Laura D. and other readers: The neighbors are claiming that his garden, and it is a lush one, harbors rats. I wonder if he's mulching with straw which can look unattractive? He is taking care of his home and garden responsibly - even more green than most Memphians are willing to do. He catches and reuses rainwater, has bins for recycling, large wooden boxes with lids to compost and raise earthworms. He couldn't be more responsible. A side note: not so responsibly he lets his cat outside and the neighbor across the street claims the cat is scratching his car. I've never seen a car that anyone said was scratched by a cat. All I ever see is paw prints. For more information you can go to the web sites of The Commercial Appeal, the local newspaper, and WMCTV (NBC).
I think it is a great thing he is doing. Booooooooooooooooo to neighbors.
What a pathetic judge to call the garden a nuisance and unsightly. Is this all that the courts and bureaucracy have to find nowadays to punish? Pathetic.

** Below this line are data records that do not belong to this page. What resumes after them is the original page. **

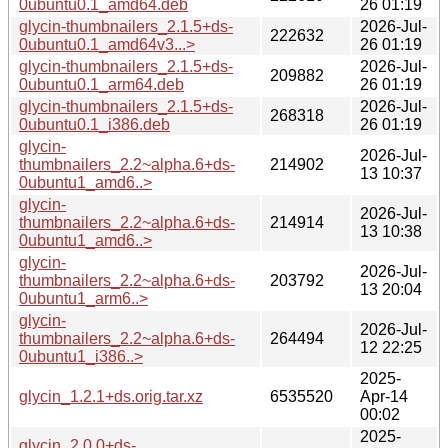
0ubuntu0.1_amd64.deb
26 01:19
glycin-thumbnailers_2.1.5+ds-
2026-Jul-
222632
0ubuntu0.1_amd64v3...>
26 01:19
glycin-thumbnailers_2.1.5+ds-
2026-Jul-
209882
0ubuntu0.1_arm64.deb
26 01:19
glycin-thumbnailers_2.1.5+ds-
2026-Jul-
268318
0ubuntu0.1_i386.deb
26 01:19
glycin-
2026-Jul-
thumbnailers_2.2~alpha.6+ds-
214902
13 10:37
0ubuntu1_amd6..>
glycin-
2026-Jul-
thumbnailers_2.2~alpha.6+ds-
214914
13 10:38
0ubuntu1_amd6..>
glycin-
2026-Jul-
thumbnailers_2.2~alpha.6+ds-
203792
13 20:04
0ubuntu1_arm6..>
glycin-
2026-Jul-
thumbnailers_2.2~alpha.6+ds-
264494
12 22:25
0ubuntu1_i386..>
2025-
glycin_1.2.1+ds.orig.tar.xz
6535520
Apr-14
00:02
2025-
glycin_2.0.0+ds-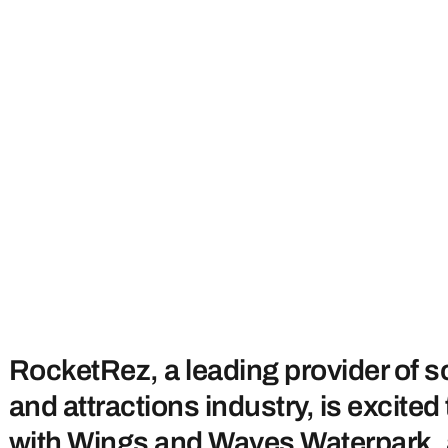
RocketRez, a leading provider of so
and attractions industry, is excit
with Wings and Waves Waterpark, a 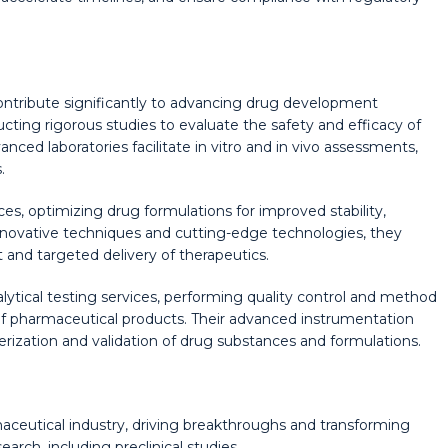
ontribute significantly to advancing drug development
ucting rigorous studies to evaluate the safety and efficacy of
nced laboratories facilitate in vitro and in vivo assessments,
.
s, optimizing drug formulations for improved stability,
innovative techniques and cutting-edge technologies, they
 and targeted delivery of therapeutics.
ical testing services, performing quality control and method
of pharmaceutical products. Their advanced instrumentation
terization and validation of drug substances and formulations.
aceutical industry, driving breakthroughs and transforming
arch, including preclinical studies,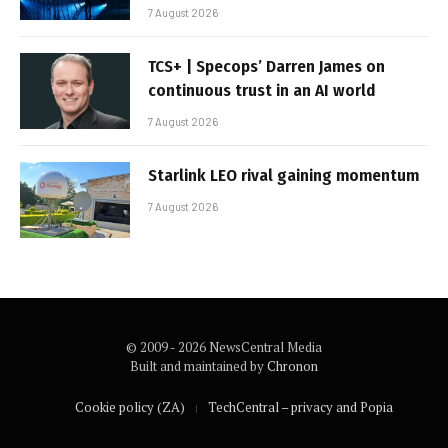
7 August 2026
TCS+ | Specops’ Darren James on
continuous trust in an AI world
7 August 2026
Starlink LEO rival gaining momentum
7 August 2026
© 2009 - 2026 NewsCentral Media
Built and maintained by
Chronon
Cookie policy (ZA)
TechCentral – privacy and Popia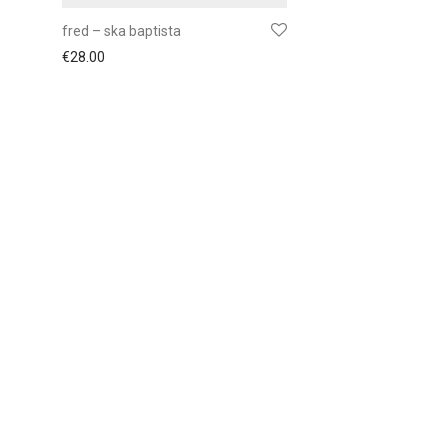
fred – ska baptista
€
28.00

So much for freedom- its OK to hunt and kill but not have a garden!??!!
One man's trash is another's compost. The kids are getting an education,painless, practical math, fresh air, something to focus on and care for. The judge (being from another planet) obviously thinks veggies grow in sparkly sanitary conditions (perhaps in a room in the back of a grocery store?) and not in real honest soil.
This reminds me of the woman in Michigan who planted a garden in her front yard,( to feed her kids) who was ordered to remove it because it didn't comply with "community standards".
We must all conform evidently.
First of all, are his plants being deemed as garbage, or does he really have a problem with not disposing of garbage? The article did not clarify that point. If this is a garbage matter, than perhaps Mr. Guerrero does need to clean some things in his garden. If the garden and hives themselves are being deemed garbage, then someone really needs to rethink their city codes.